By Monday evening, federal officials could not say how many people had signed up. But health officials said that by 8 p.m., 1 million people had phoned in to a network of call centers across the country — nearly a half-million more than the total for any other day since the federal insurance marketplace and 14 similar state ones opened on Oct. 1. And 3 million had visited HealthCare.gov, they said.

Late in the day, more than 150,000 people were on the Web site, and the volume stayed at that level through much of the evening, according to a person familiar with the numbers.

The outpouring of last-minute interest reinforced arguments by the Obama administration and its allies, made since the law was enacted four years ago, that it would become popular once Americans had a chance to get the new health plans that it spawned — and, in most cases, with federal subsidies to help pay for them.

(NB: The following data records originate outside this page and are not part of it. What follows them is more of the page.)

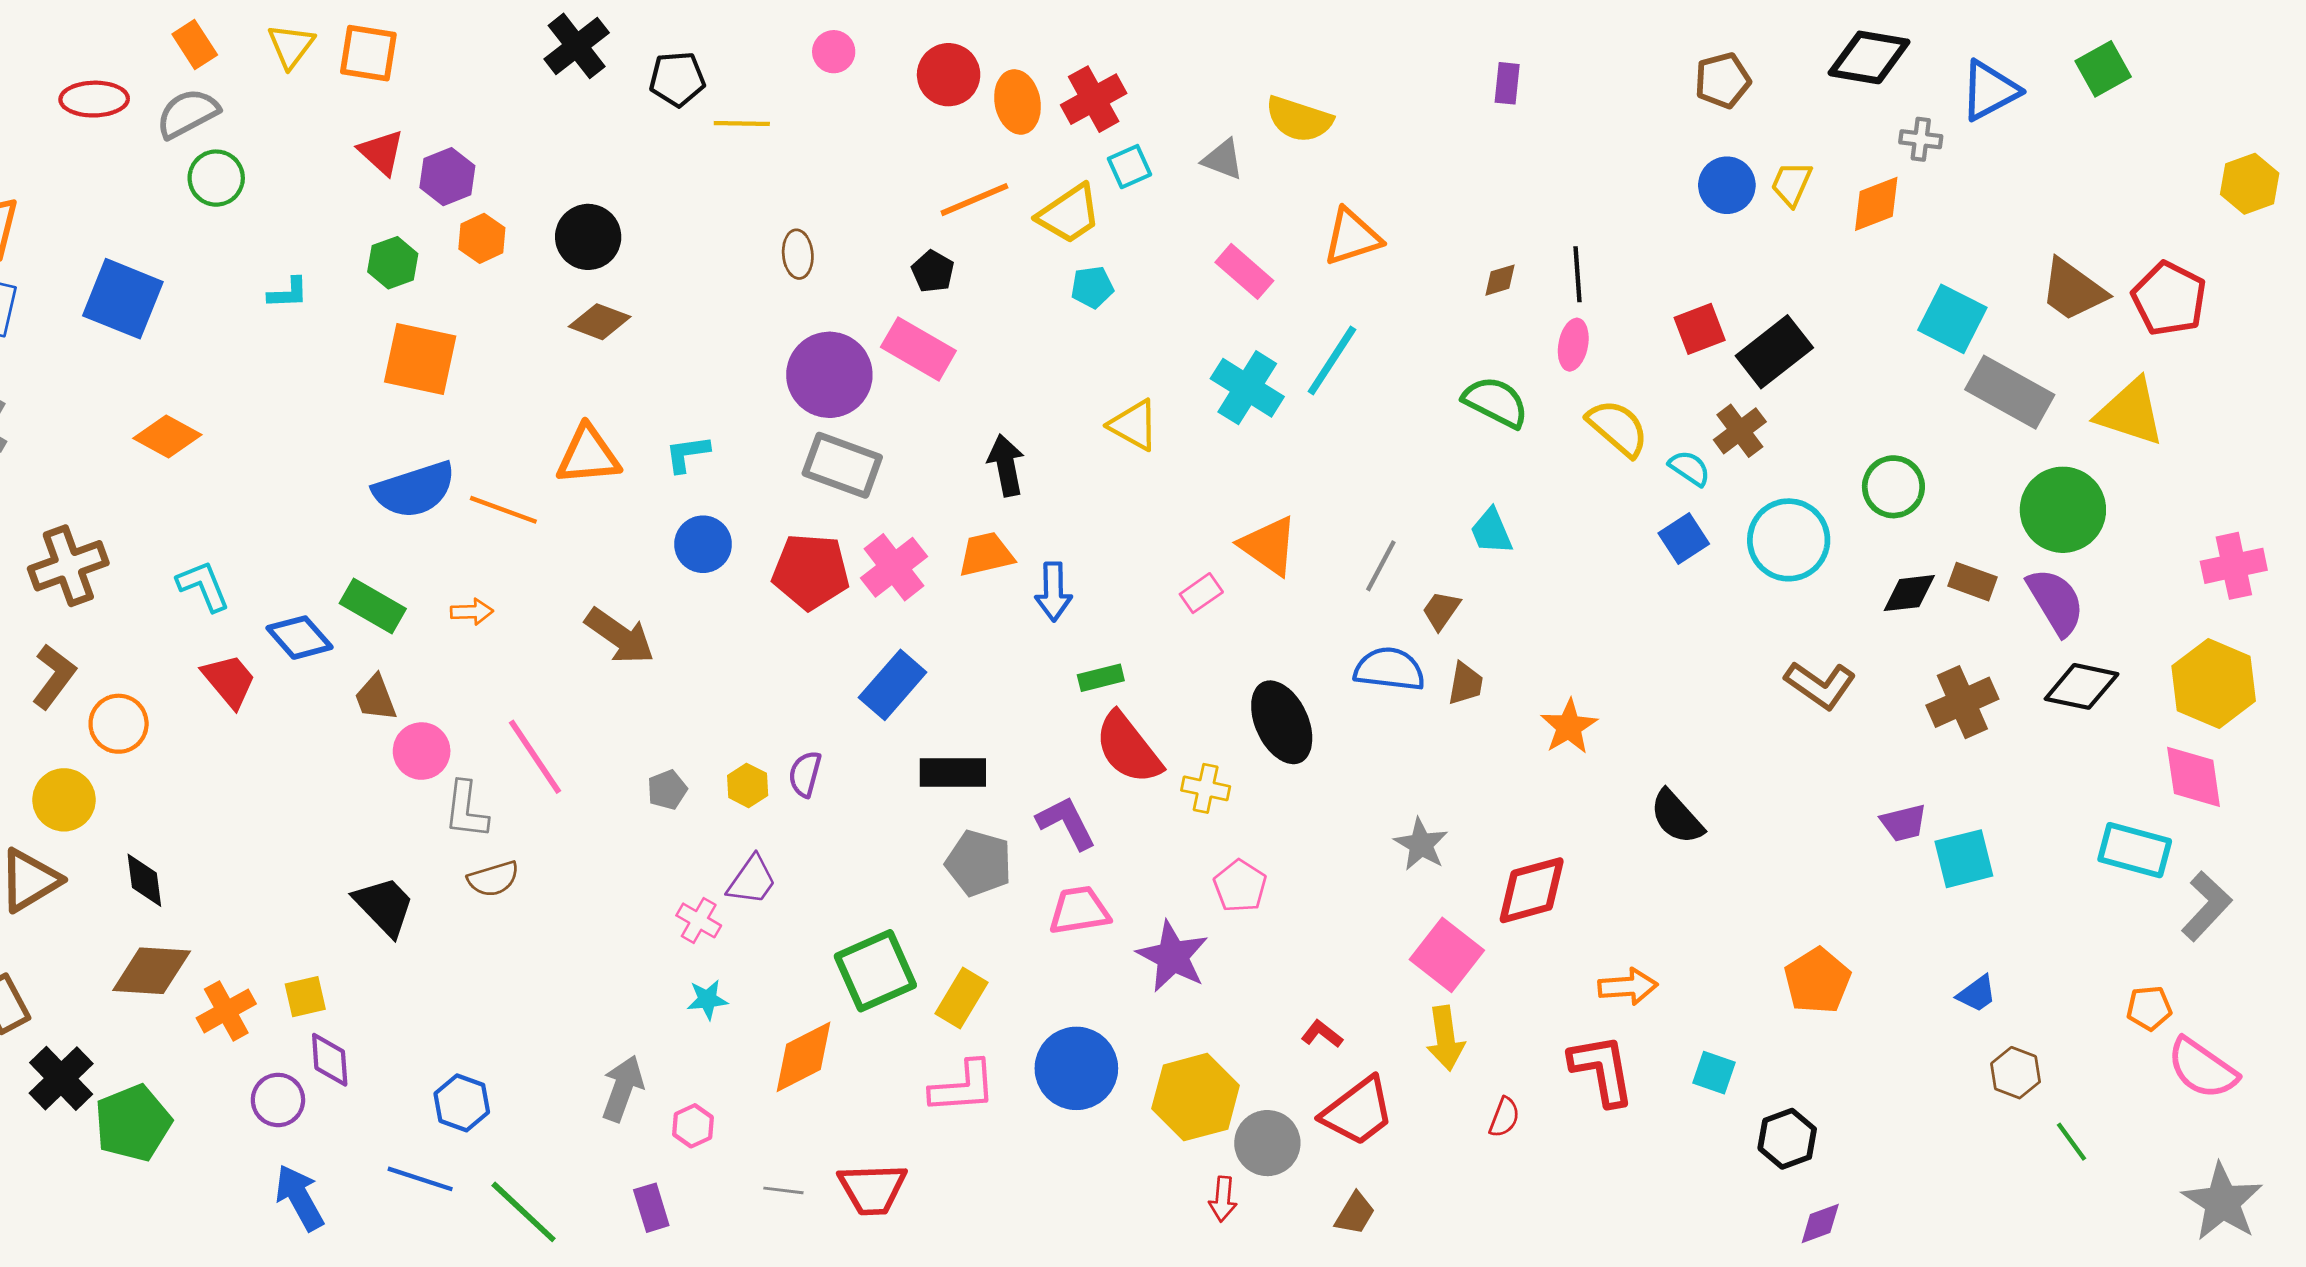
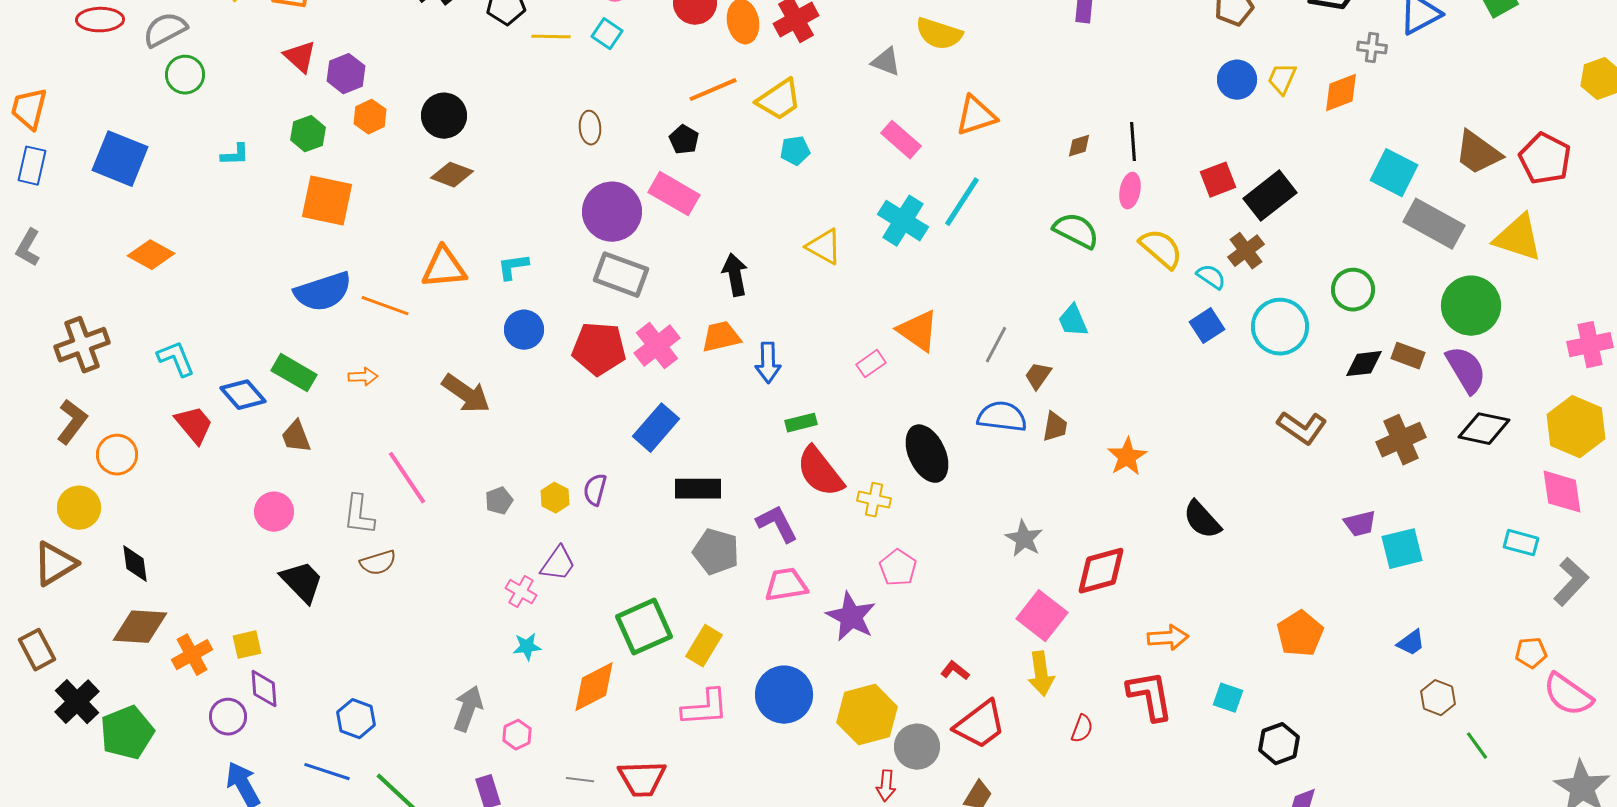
cyan square: (1130, 167) -> (607, 34), moved, turned -32
pink circle: (422, 751) -> (274, 512), moved
cyan rectangle: (2135, 850) -> (1521, 543), size x0.7

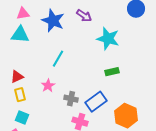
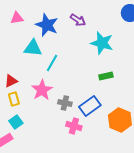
cyan triangle: (20, 35) -> (33, 48), moved
pink star: (48, 86) -> (42, 90), size x1.5
cyan square: (22, 118) -> (16, 122), turned 32

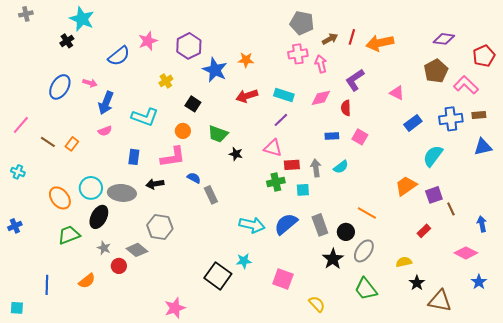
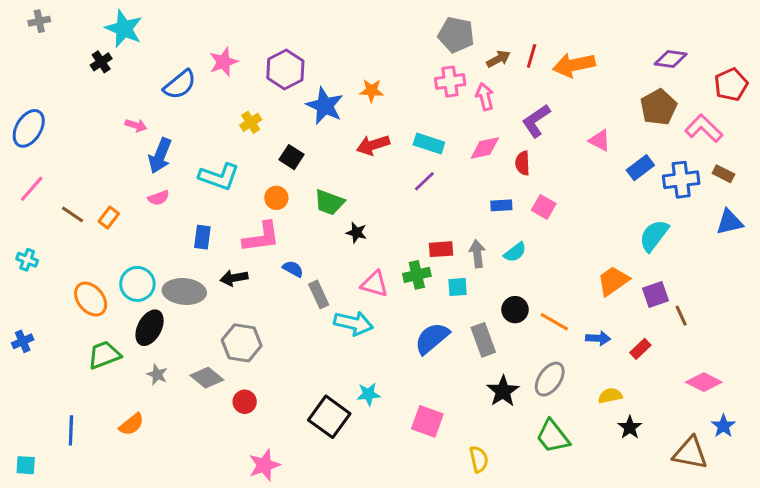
blue ellipse: (60, 87) -> (29, 128), moved
brown rectangle: (479, 115) -> (723, 174), turned 32
blue rectangle: (413, 123) -> (640, 168), moved
pink triangle: (273, 148) -> (375, 284), moved
blue arrow: (482, 224) -> (598, 338), moved, turned 105
cyan arrow: (252, 225) -> (353, 323), moved
black circle: (346, 232) -> (515, 310), moved
red circle: (119, 266) -> (245, 402), moved
brown triangle: (440, 301) -> (690, 453), moved
yellow semicircle: (317, 304) -> (479, 459), turned 30

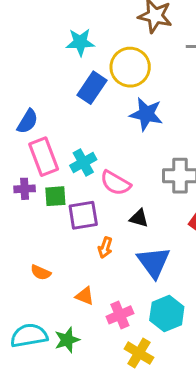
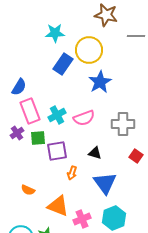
blue star: (146, 114) -> (100, 82), turned 30
pink semicircle: (115, 183) -> (84, 118), moved, turned -50
purple cross: (25, 189) -> (17, 133), turned -32
orange triangle: (85, 296) -> (58, 206), size x1.6

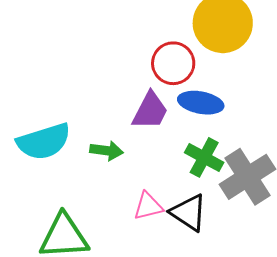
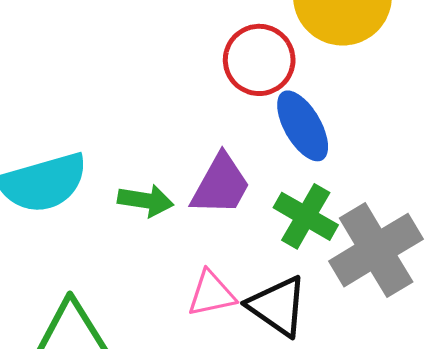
blue ellipse: (201, 103) -> (303, 126), turned 48
purple trapezoid: (150, 111) -> (221, 185), moved

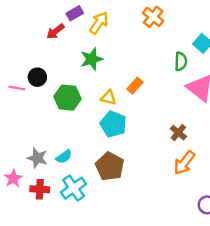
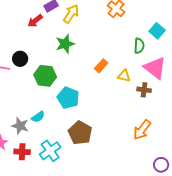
yellow triangle: (108, 98) -> (124, 76), moved
cyan pentagon: (113, 124) -> (68, 98), moved
brown cross: (178, 133) -> (144, 90), moved, turned -32
cyan semicircle: (64, 157) -> (38, 117), moved

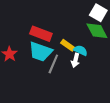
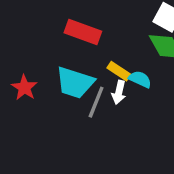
red rectangle: (41, 34) -> (83, 32), moved
white arrow: (75, 60) -> (119, 92), moved

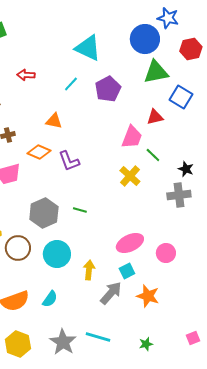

Still, as the deadline arrived, fresh evidence emerged that the law, which has set in motion the broadest changes to the U.S. health-care system in nearly half a century, remains mired in a wide partisan divide. A new Washington Post poll indicates that three in four Democrats support the law — a rise of 11 percentage points since January — compared with one in five Republicans.

The last day of sign-ups contained an echo of the computer troubles that dominated the early months of the open-enrollment period last fall. During two periods of the day that lasted a total of several hours, HealthCare.gov was inaccessible to new customers — and early on, to anyone at all.